Necessário? Claro que sim: até para o nosso cão, uma alimentação correta determina o estado de saúde e a duração da sua vida. Ao contrário, os erros alimentares podem causar inúmeras doenças e encurtar sua expectativa de vida.

Agora, de acordo com uma nova análise de pré-impressão feita por pesquisadores dos EUA de pesquisas concluídas por 24.000 proprietários de cães e observando sexo, idade, raça e outros fatores, cães alimentados uma vez por dia, em vez de com maior frequência, teriam pontuações médias mais altas. escala de disfunção cognitiva e menos probabilidade de ter distúrbios gastrointestinais, dentais, ortopédicos, renais / urinários e distúrbios hepáticos ou pancreáticos.

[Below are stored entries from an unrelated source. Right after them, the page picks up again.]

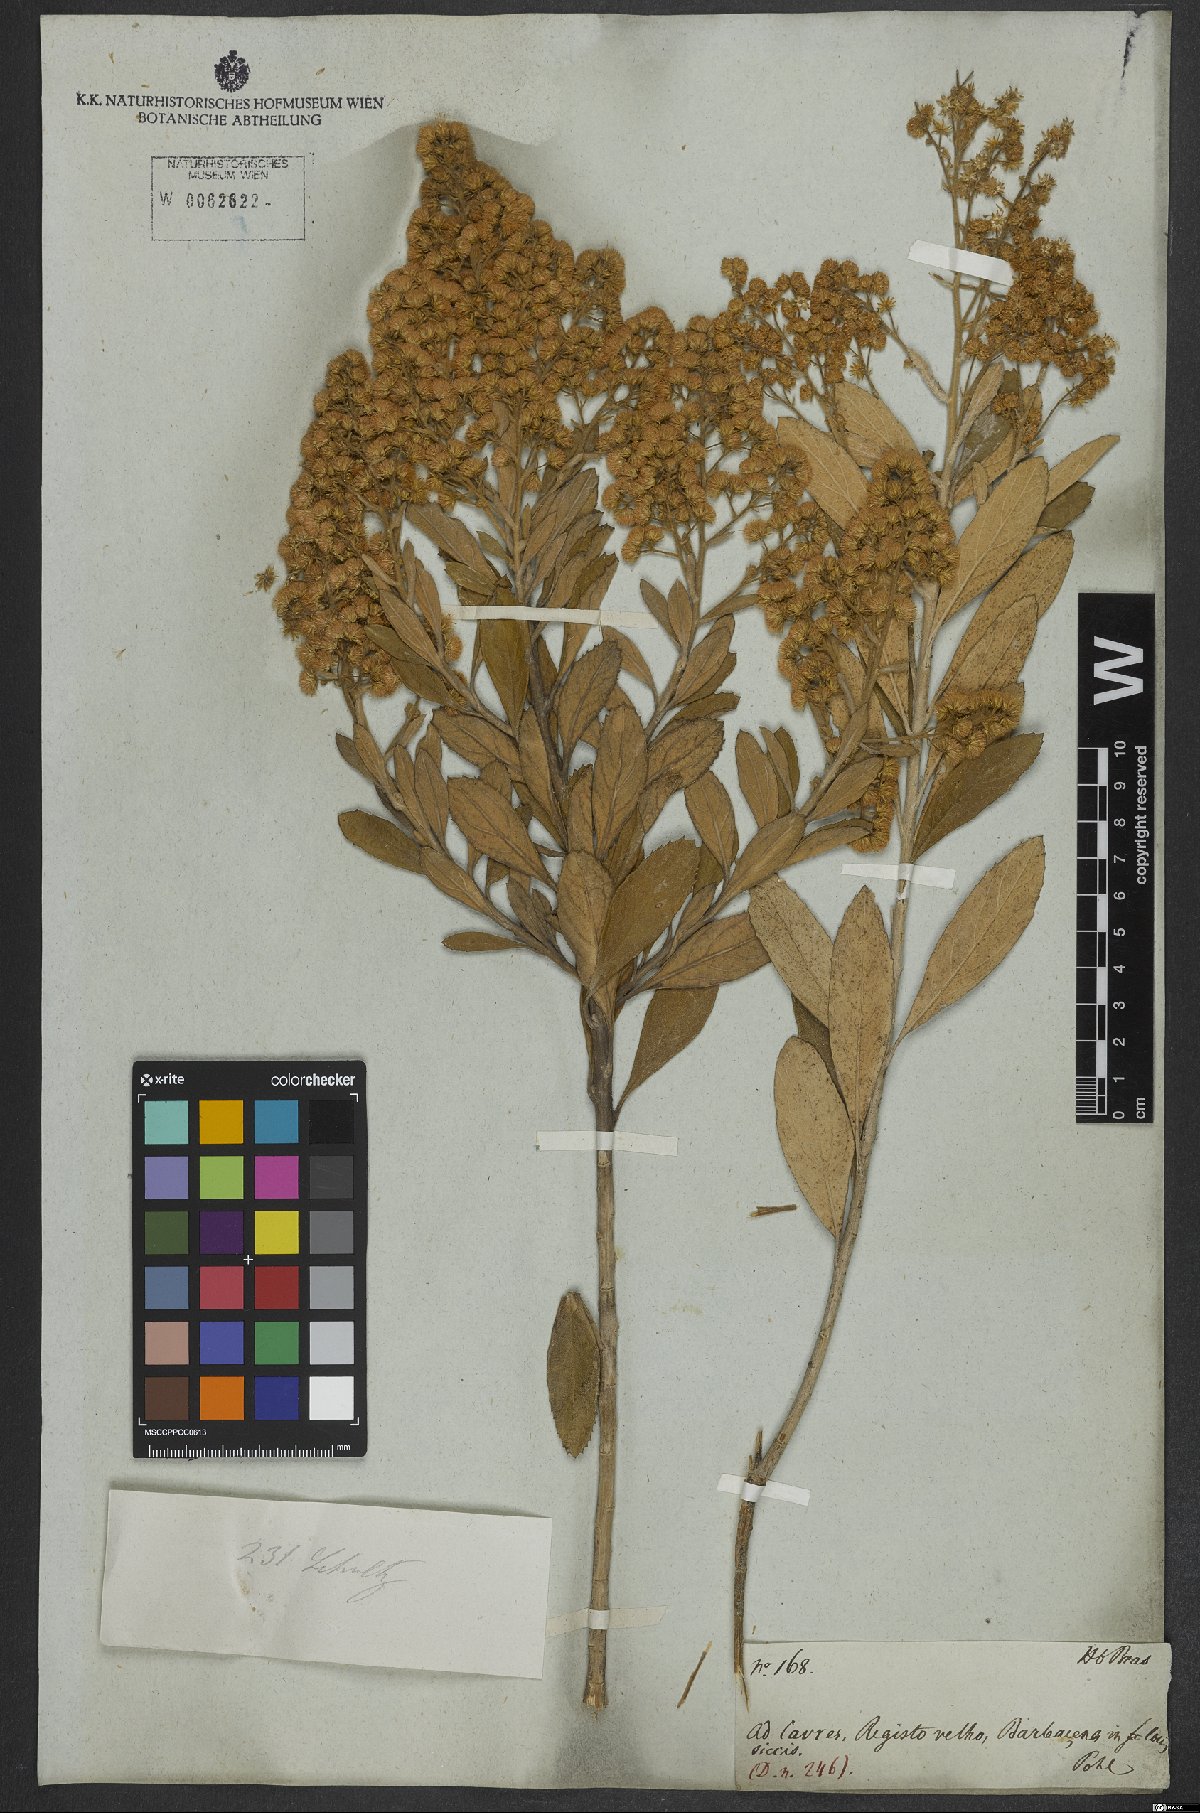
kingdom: Plantae
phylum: Tracheophyta
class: Magnoliopsida
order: Asterales
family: Asteraceae
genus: Baccharis
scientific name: Baccharis tarchonanthoides
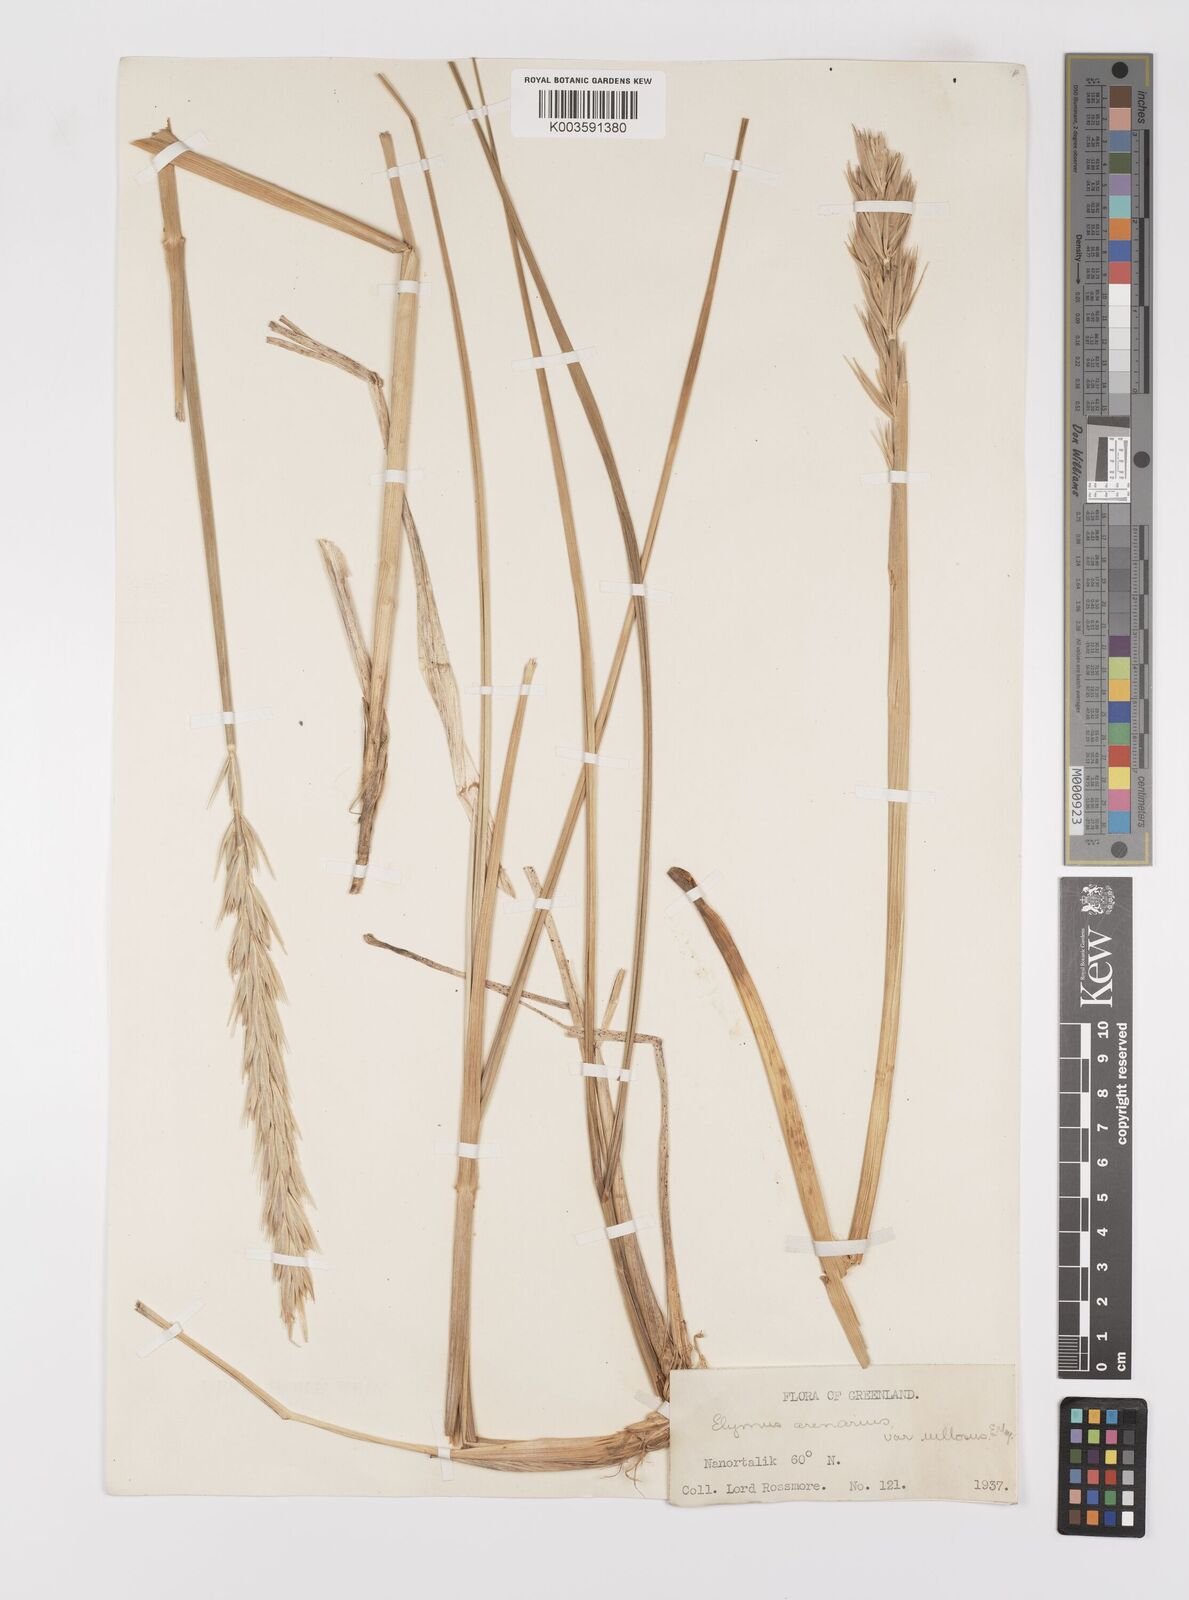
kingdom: Plantae
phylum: Tracheophyta
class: Liliopsida
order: Poales
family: Poaceae
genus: Leymus
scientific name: Leymus mollis
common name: American dune grass
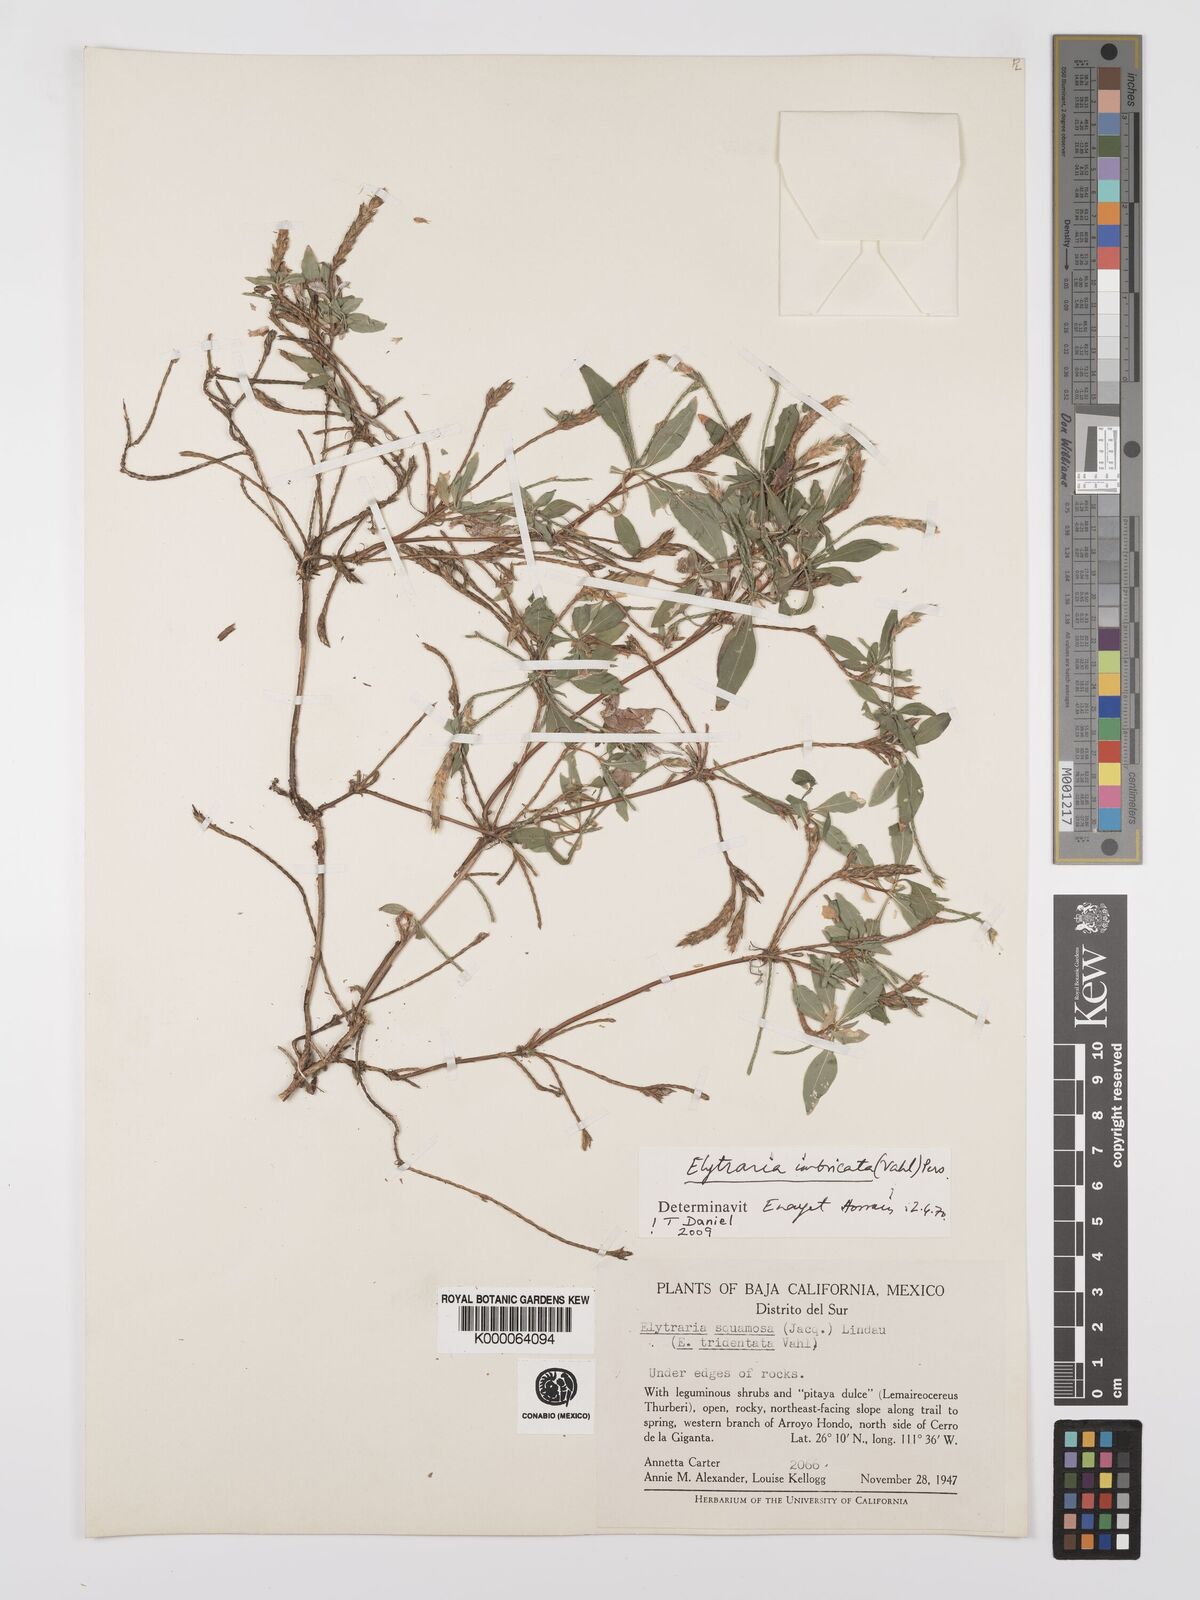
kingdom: Plantae
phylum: Tracheophyta
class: Magnoliopsida
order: Lamiales
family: Acanthaceae
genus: Elytraria
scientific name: Elytraria imbricata
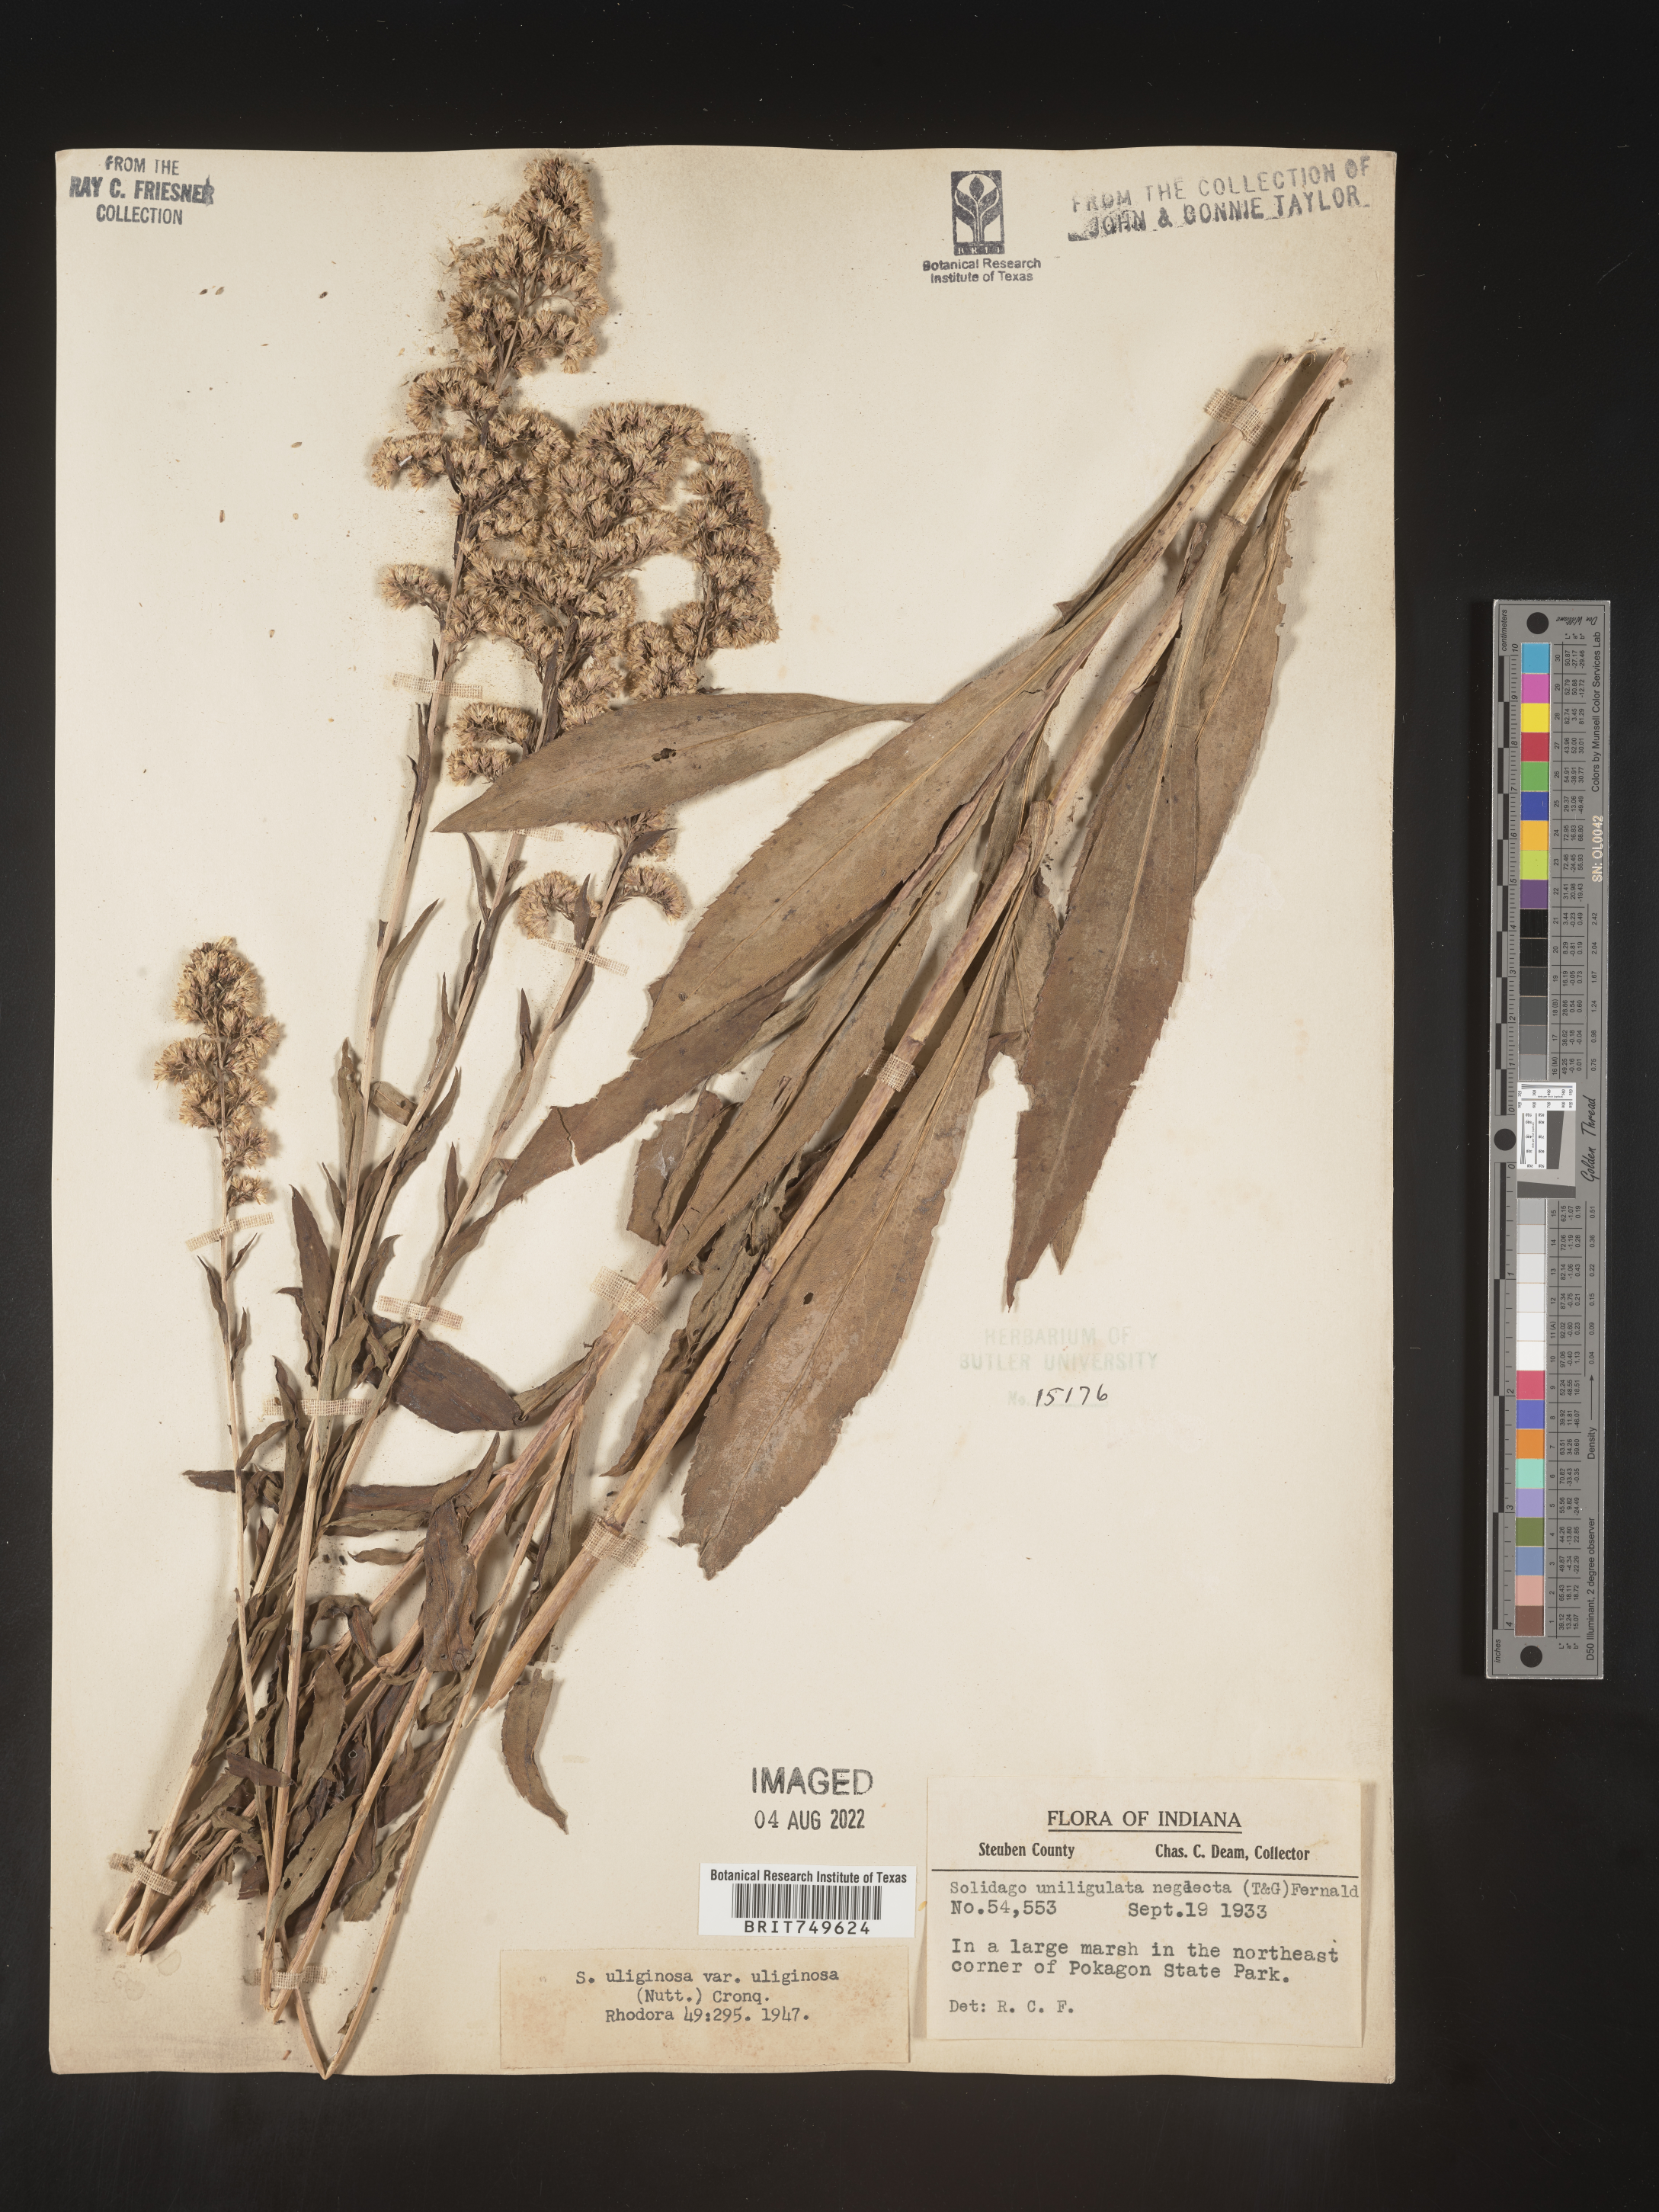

Portanto, nossos resultados sugerem que a alimentação diária em cães está associada à melhoria da saúde em vários sistemas do corpo – diz Matt Kaeberlein, da Universidade de Washington em Seattle. Mas esteja avisado: não estamos recomendando às pessoas que mudem a maneira como alimentam seus cães.

O estudo

Graças ao programa Dog Aging Project, que coleta dados sobre milhares de cães de companhia de todas as idades, tamanhos e raças desde 2019, os estudiosos aproveitaram dados transversais para investigar associações entre frequência de alimentação e função cognitiva, bem como nove categorias amplas de resultados de saúde .

Kaeberlein e sua equipe analisaram os dados do projeto para ver se os cães alimentados uma vez por dia tinham mais ou menos probabilidade de serem diagnosticados com várias categorias de doenças relacionadas à idade, de câncer a demência, do que aqueles alimentados com mais freqüência.

Na maioria dos casos, os cães alimentados uma vez por dia tiveram uma probabilidade significativamente menor de ter esse diagnóstico.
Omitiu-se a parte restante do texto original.